Participants remembered nearly twice as many words when they drew them compared to when they wrote them. Even those who were “bad at drawing” succeeded in remembering the words more effectively, even when the drawings were very simple.

It’s the combination of visual, motor, and semantic encoding involved in drawing that helped them remember the list better than other forms of memorization. This idea of thinking with your hands, or “whole body learning,” is something most professional “creatives” understand. For those who grew up drawing, most will recall how drawing an object is a wonderful way of more deeply understanding it.

Experimental setup with a participant wearing the Geodesic Sensor Net. On the large screen in front of the participant, PictionaryTM words were projected that either had to be typed up, described in words, or drawn as pictures on one of the two laptop tablets. Courtesy of Frontiers in Psychology

The same is true for organizational strategy. The more we can infuse art and creative practices into business-driven activities, the better the chances at retention and realization of the strategy across the organization.

Yet we’ve built a world that marginalizes art and creative practices as the domain of “creatives”—I hope the scare quotes show how I hate that word and the reductive categorization it implies—and pushes these kinds of thinking to the margins.

Singer and author Tanya Tagaq’s Retribution is “not entertainment; it’s resistance.” Through traditional Inuit throat singing, her political narratives call out colonial violence and environmental destruction. Her performances become points of focus at events like Idle no More and have mobilized Indigenous as well as non-Indigenous audiences through the experience of art in a way that a highly rational argument laid out in a soberly delivered speech can never hope to do.

Tanya Tagaq’s Retribution

It’s not controversial that, collectively, we’re up against significant systemic challenges. If we want to achieve wide progress at scale, then it helps to recognize features of our culture that have been under-leveraged by mainstream rationalism for the better part of a century. It takes understanding that impact comes with aligning communities of people. It takes a willingness to be open to an understanding of how art and creativity (and design) can be a means to help internalize a shared purpose and ambition. And it takes a belief that strategic narrative and story can be the roadmap that guides the change.

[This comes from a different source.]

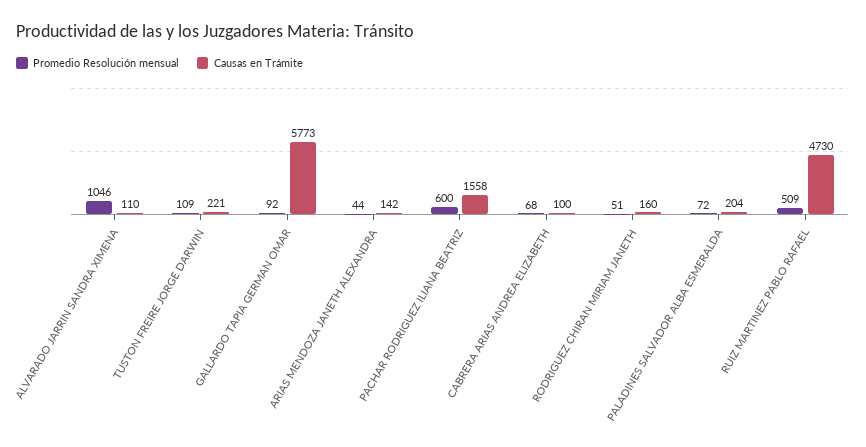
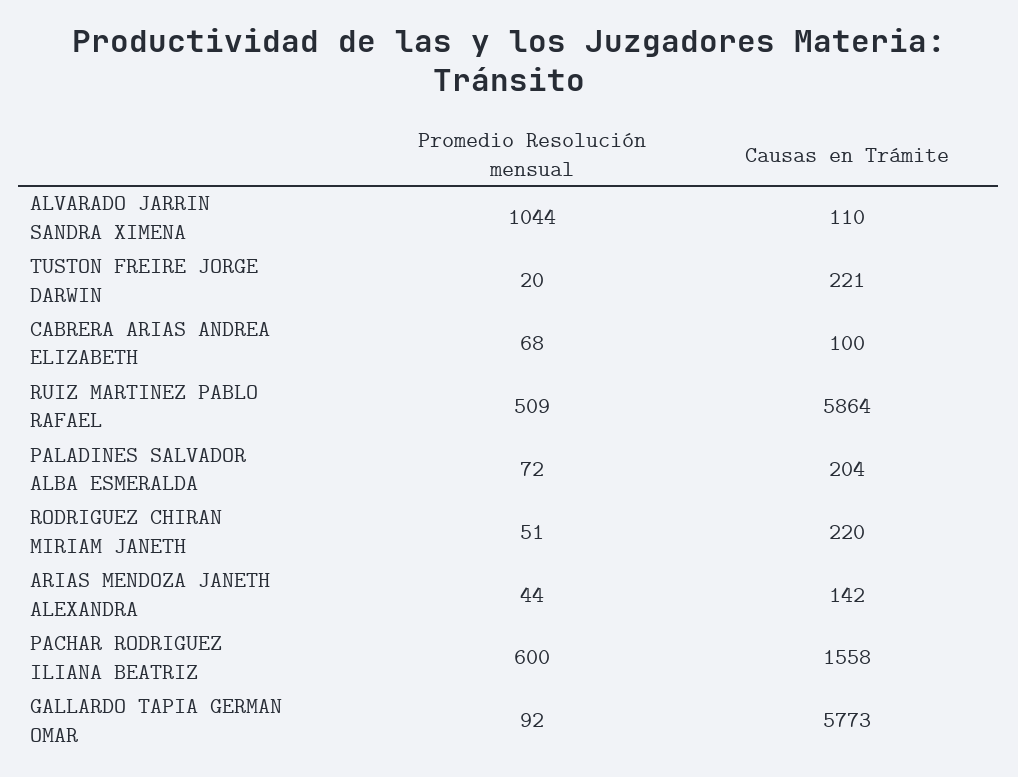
Promedio Resolución mensual, ALVARADO JARRIN SANDRA XIMENA: 1046 -> 1044
Promedio Resolución mensual, TUSTON FREIRE JORGE DARWIN: 109 -> 20
Causas en Trámite, RODRIGUEZ CHIRAN MIRIAM JANETH: 160 -> 220
Causas en Trámite, RUIZ MARTINEZ PABLO RAFAEL: 4730 -> 5864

Barb Groth's Nomadic School of Wonder is wholly devoted to helping people experience life with more immediacy through art and art practice. Working with companies like Google, AirBNB, and others, her belief is that a state of wonder helps us more profoundly internalize our experiences in a way that can heal and help us in our day to day lives. Her current project focuses on Ernest Hemingways' novel, A Moveable Feast, and engages participants in a series of creative exercises based on Hemingway's life in 1920s Paris. Full disclosure, we worked with Barb to help make a physical manifestation of the experience in the form of an Adventure Kit that provides tools like notepads, lucky charms, and maps of the Paris that he would have explored, that help facilitate artful thinking.

Courtesy of Nomadic School of Wonder

The Nomadic School of Wonder creates a space for artful thinking so rarely found in our highly connected and never off lives. The desire for a window into this kind of experience has found traction in the most forward thinking mega companies because our experience structurally discourages it.

Maybe it’s time to bring art into strategy. Maybe its time for something new that not only engages us emotionally but also gives progressive movements a new way to begin. Maybe it’s time for Startegy.